7-Year Property (§168(e)): Furniture and fixtures not covered by the 5-year class. In practice, this category applies most to furnished rentals and commercial spaces — desks, shelving units, specialty cabinetry.
15-Year Property (§168(e)(3)(D)): Land improvements and certain infrastructure. This is often the most valuable category in a cost segregation study because it captures expensive outdoor components: landscaping (which can be surprisingly costly), paved surfaces (driveways, parking lots, walkways), fencing, retaining walls, outdoor lighting, drainage and irrigation systems, signage, and swimming pools.
27.5-Year Property (§168(c)): Residential rental property — the building structure including foundation, framing, roof, exterior walls, standard electrical wiring, plumbing mains, and HVAC ductwork integrated into the structure.
39-Year Property (§168(c)): Nonresidential real property — commercial, office, retail, and industrial buildings follow the same structural vs. non-structural logic but with a longer baseline.
How Bonus Depreciation Changes Everything
Without bonus depreciation, MACRS depreciation follows the standard recovery schedule — 5-year property is depreciated using the 200% declining balance method over 5 years, 15-year property uses 150% declining balance over 15 years, and so on.
With 100% bonus depreciation (permanently restored in 2025), any property with a recovery period of 20 years or less can be fully deducted in Year 1. This means your 5-year, 7-year, and 15-year assets don't need to be spread over their class lives at all — the full cost is deductible immediately.
This is the entire reason cost segregation studies matter.
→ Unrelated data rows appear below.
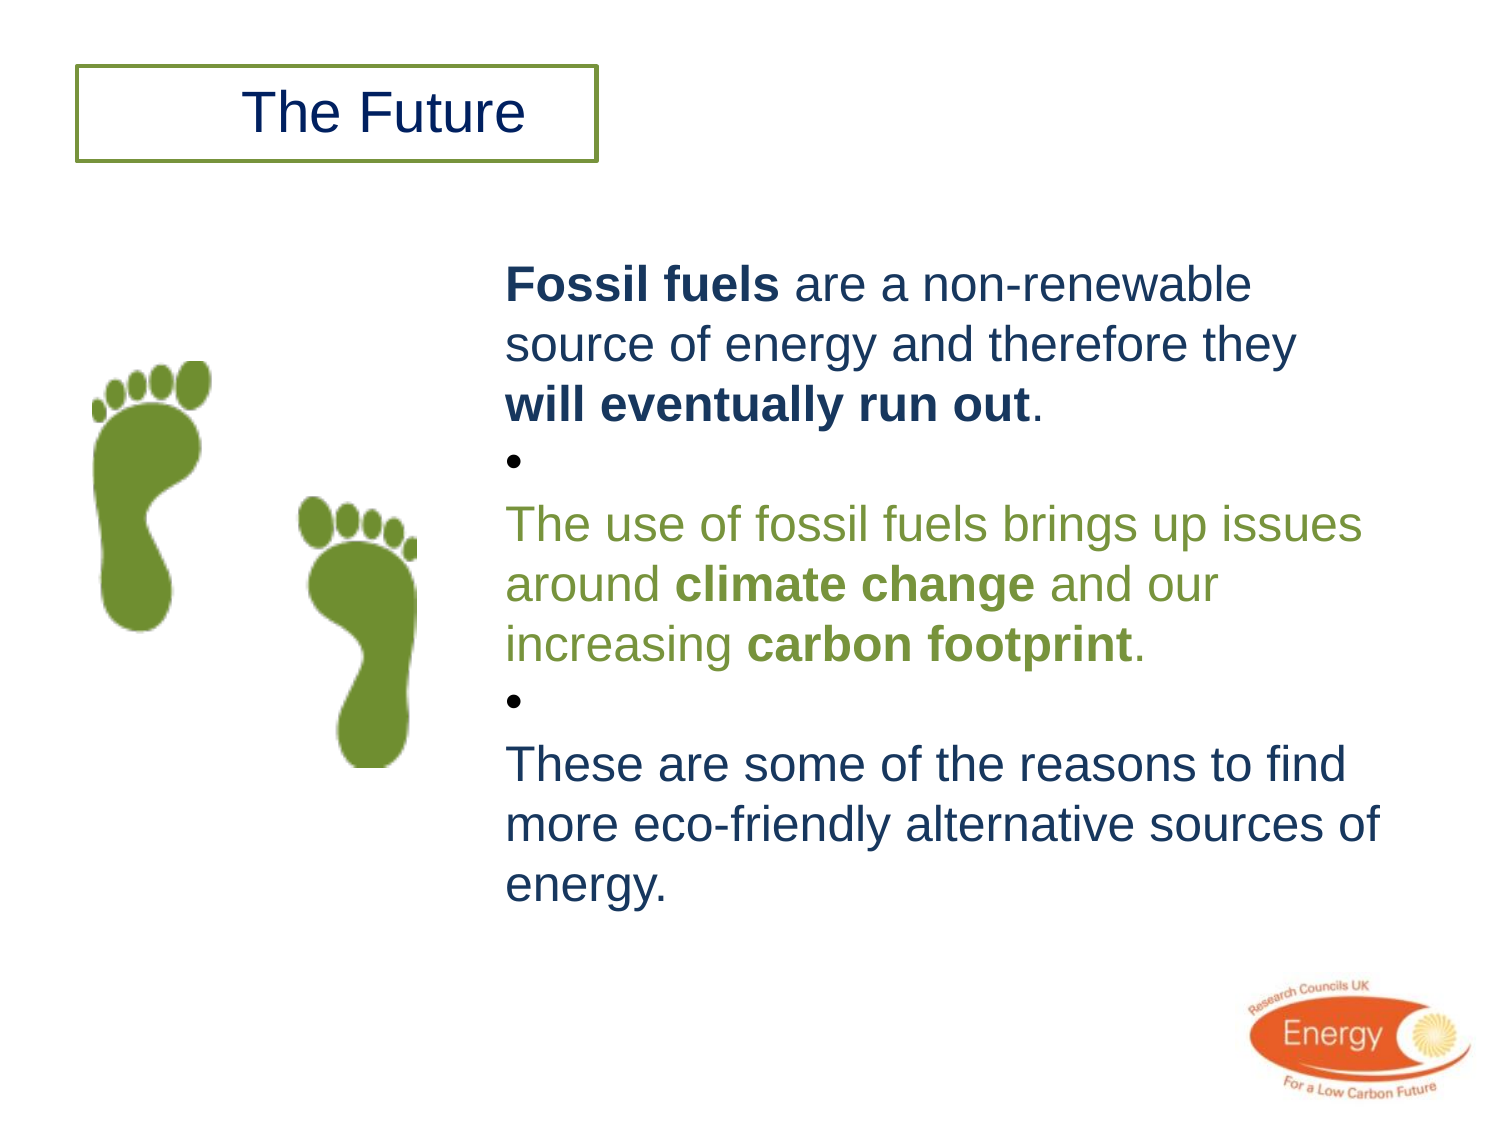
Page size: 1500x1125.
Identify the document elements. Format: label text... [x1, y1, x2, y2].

text_box The Future [76, 66, 597, 162]
text_box Fossil fuels are a non-renewable source of energy and therefore they will eventually run out. The use of fossil fuels brings up issues around climate change and our increasing carbon footprint. These are some of the reasons to find more eco-friendly alternative sources of energy. [490, 243, 1400, 919]
picture [92, 361, 417, 768]
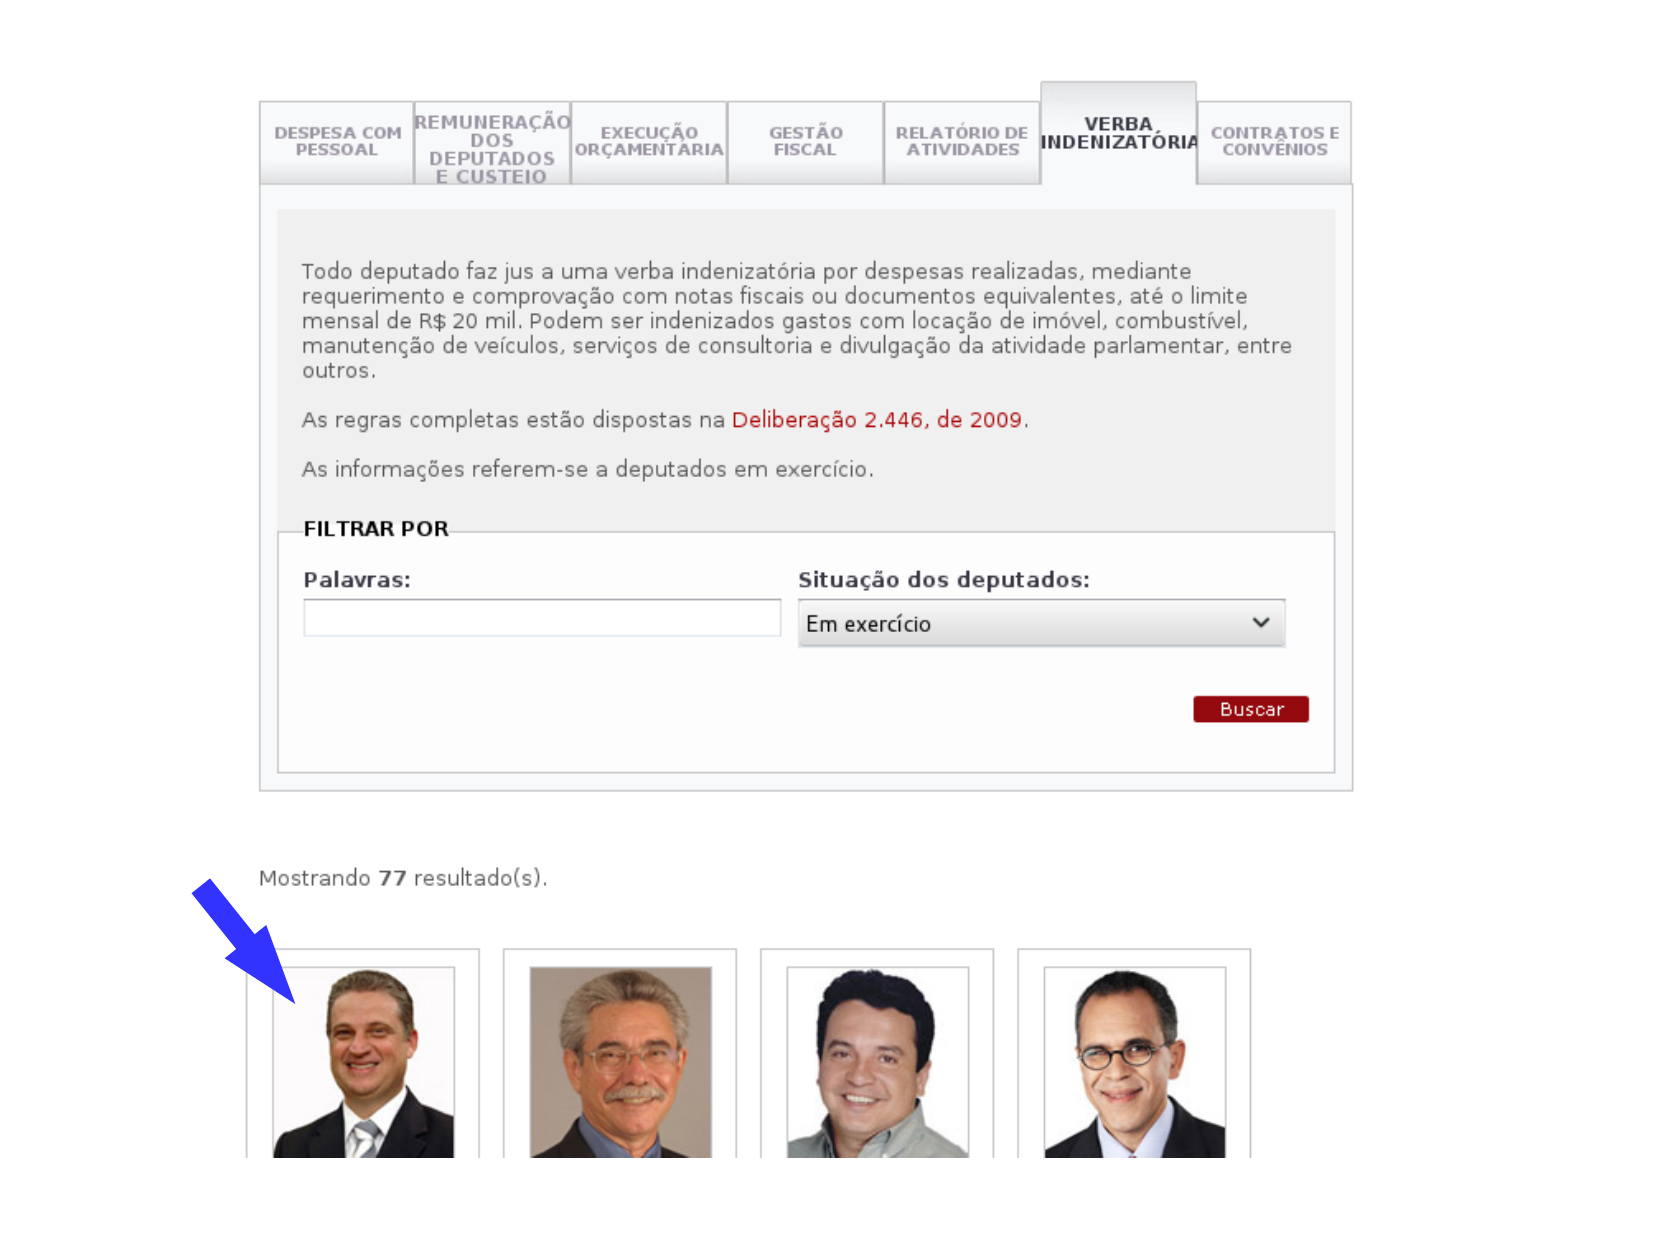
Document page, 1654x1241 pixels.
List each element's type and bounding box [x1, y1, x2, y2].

picture [200, 45, 1400, 1158]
Without the study, your entire building sits in the 27.5 or 39-year class. With the study, 20–35% of that cost gets reclassified into bonus-eligible categories and deducted in full in Year 1.
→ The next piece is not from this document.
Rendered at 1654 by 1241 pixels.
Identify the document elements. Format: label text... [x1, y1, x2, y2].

The 27.5 and 39-year classes are NOT eligible for bonus depreciation. This distinction — structural vs. non-structural — is the core engineering judgment in every cost seg study.
Depreciation Recapture: What Happens When You Sell
Depreciation isn't free money — it's a timing benefit. When you sell a depreciated property, the IRS "recaptures" some of the depreciation you've taken.
For real property (27.5 and 39-year classes), recapture is taxed at a maximum rate of 25% under §1250. For personal property (5 and 7-year classes), recapture is taxed at ordinary income rates under §1245.
This means cost segregation involves a trade-off: you get a large deduction today (at your current marginal rate, potentially 37%) and pay recapture when you sell (at 25% for most components, or potentially deferred further through a 1031 exchange).
For most investors, this trade-off is favorable — especially when you account for the time value of money. A dollar saved today is worth more than a dollar paid years from now. And if you execute a 1031 exchange at sale, you can defer the recapture indefinitely.
Putting It All Together
MACRS depreciation is the mechanical system; cost segregation is the strategy for using it optimally. Every rental property owner is already using MACRS — but most are using it in the least efficient way possible, depreciating everything at 27.5 or 39 years.
A cost segregation study doesn't change the total depreciation you'll take over the life of the property — it accelerates it. Instead of writing off $400,000 over 27.5 years ($14,545/year), you might write off $120,000 in Year 1 and the remaining $280,000 over 27.5 years ($10,182/year).
The net effect: a massive deduction in Year 1 that can offset rental income, passive gains, and — in some cases — active income. That deduction reduces your current-year tax bill, and the saved cash can be reinvested immediately.